Stuff South Africa

Netflix has a bold new strategy – make ads more appealing

While South Africa is still awaiting the hammer that is Netflix’s ad-supported tier, the streaming giant is reportedly ready to begin testing out a ‘new’ marketing strategy where its ads are concerned in a bid to make them actually watchable.

The idea seems simple – make ads feel like less of a chore by finding innovative ways of engaging with the audience. Simple in theory but difficult to implement. Yet, Netflix feels it’s up for the challenge, according to a paywalled Financial Times report (via TechRadar).

A serious undertaking

Netflix Password

Financial Times reports that Netflix held some rather important talks with some “of the world’s most important ad executives at this year’s Cannes Lions festival in the South of France.” Those talks apparently involved Netflix’s burgeoning marketing schemes, like its big, ‘new’ idea – episodic ad campaigns. So… kinda just like those Hooked ads that plagued Instagram a couple of years ago.

The idea of episodic ads isn’t exactly new. Broadcasters like DStv have been doing it for years, just with far less targeting attached. Netflix’s platform gives episodic ad campaigns more freedom to work with, and a larger scale to execute it on. It already knows exactly what you’ve watched, what you’re watching and probably what you’re going to watch.

Each episodic campaign, hypothetically, would include a set number of ads, allowing Netflix to play them in sequential order to specific watchers. Once you’ve seen the first “episode”, Netflix will know, and feed you the next in the ad campaign’s series. The idea is a good one that should help keep viewers engaged, rather than infuriated at seeing the same ad for the 34th time.

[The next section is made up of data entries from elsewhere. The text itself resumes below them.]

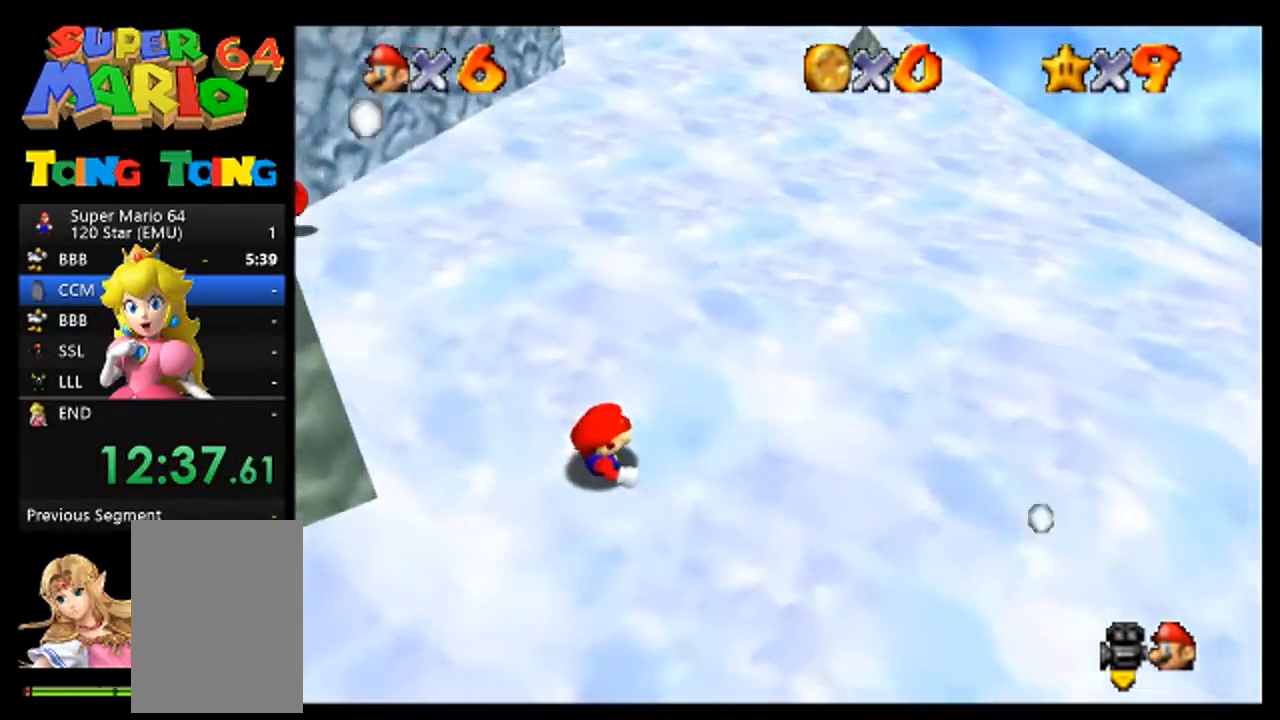
{"buttons": ["A", "B", "C_LEFT"], "left_stick": "up", "events": [[33, "B", "down"], [100, "A", "up"], [133, "A", "down"], [133, "B", "up"], [167, "B", "down"], [267, "A", "up"], [267, "B", "up"], [367, "A", "down"], [367, "B", "down"], [467, "A", "up"], [467, "B", "up"], [467, "C_LEFT", "down"], [500, "A", "down"], [500, "B", "down"]]}
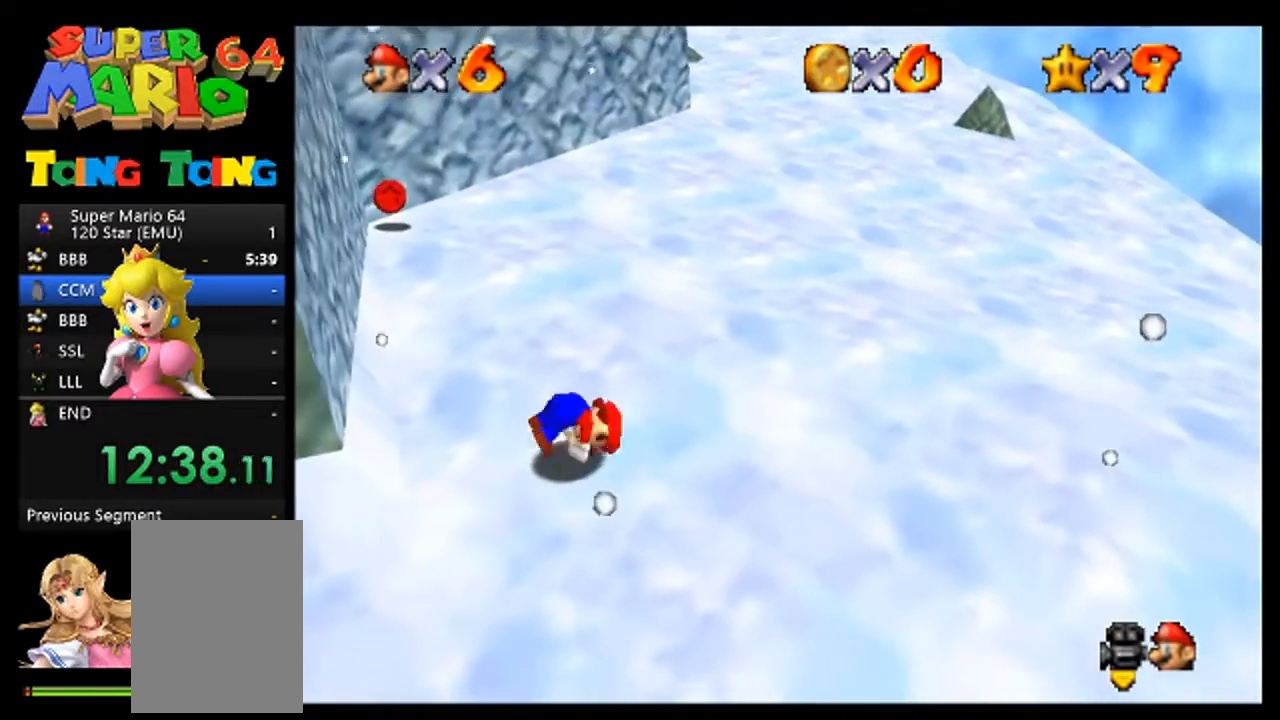
{"buttons": ["A", "B"], "left_stick": "up", "events": [[100, "C_LEFT", "up"], [133, "A", "up"], [133, "B", "up"], [167, "A", "down"], [167, "C_LEFT", "down"], [233, "B", "down"], [300, "B", "up"], [300, "C_LEFT", "up"], [333, "B", "down"], [400, "A", "up"], [467, "A", "down"]]}
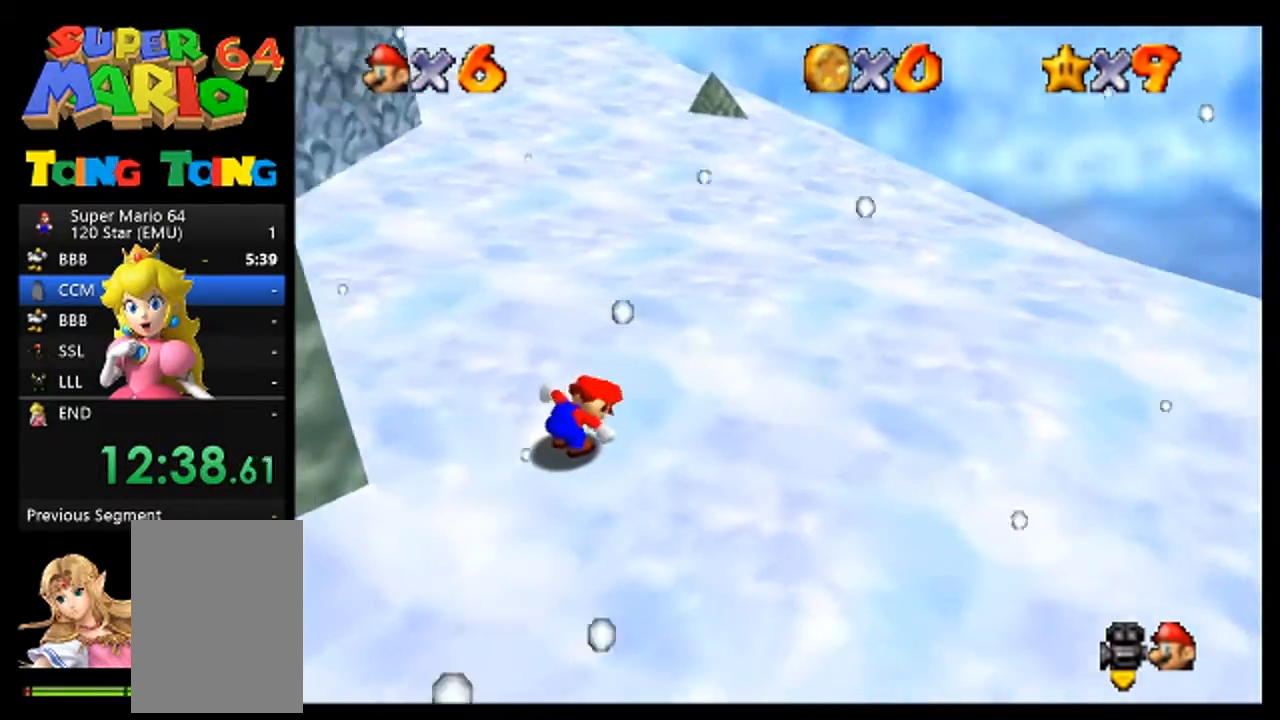
{"buttons": [], "left_stick": "up", "events": [[133, "A", "up"], [133, "B", "up"]]}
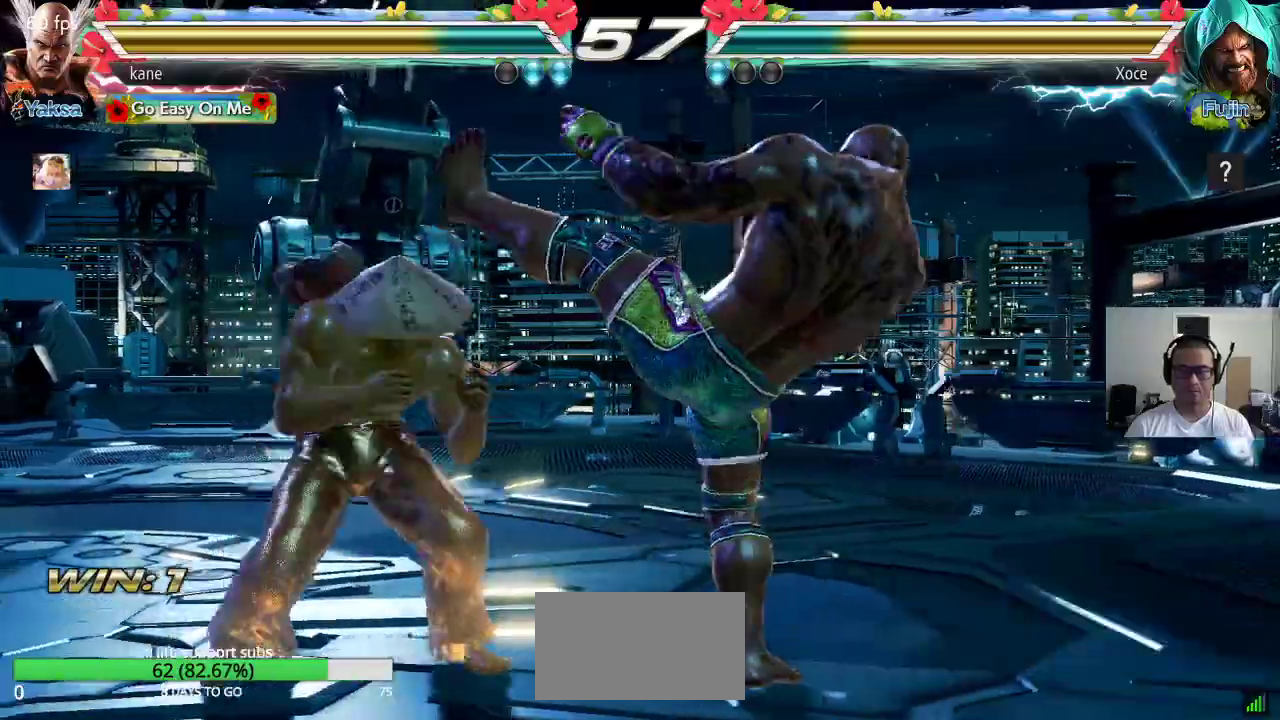
Gameplay with a controller (arcade stick); each line is a JSON object with the inputs held at the frame after it. "button_events" lists button changes between this image and that frame as [ms after this image, input, new state], when the widget could be followed in between (sticks are given only as held states). Not read: L3 R3.
{"buttons": [], "left_stick": "center", "button_events": [[233, "SQUARE", "down"], [300, "SQUARE", "up"], [333, "SQUARE", "down"], [400, "SQUARE", "up"], [433, "SQUARE", "down"], [500, "SQUARE", "up"]]}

Read More: Netflix unveils a trailer for Supa Team 4, the streamer’s first African animation series


The report also indicates that the streamer could potentially reserve certain episodic campaigns for specific movies and TV shows, to assure advertisers that their ads are being seen by the right people. As one of the advertisers put it: “They’ll know what you’ve seen. So the old days of making episodic work may be back because before you could never guarantee what people have seen already. Now you can write 15 episodes of an advert and guarantee that the viewer will see them in the right order. So that’s really interesting.”

“Interesting” isn’t exactly the word we’d use, terrifying maybe.

For now, South Africa needn’t worry about Netflix’s attempted hostile ad-takeover. The streamer has yet to express an interest in bringing its ad tier subscriptions to the country, though we’re not sure how long that’ll last. Let’s just enjoy our ad-free time while we can, shall we?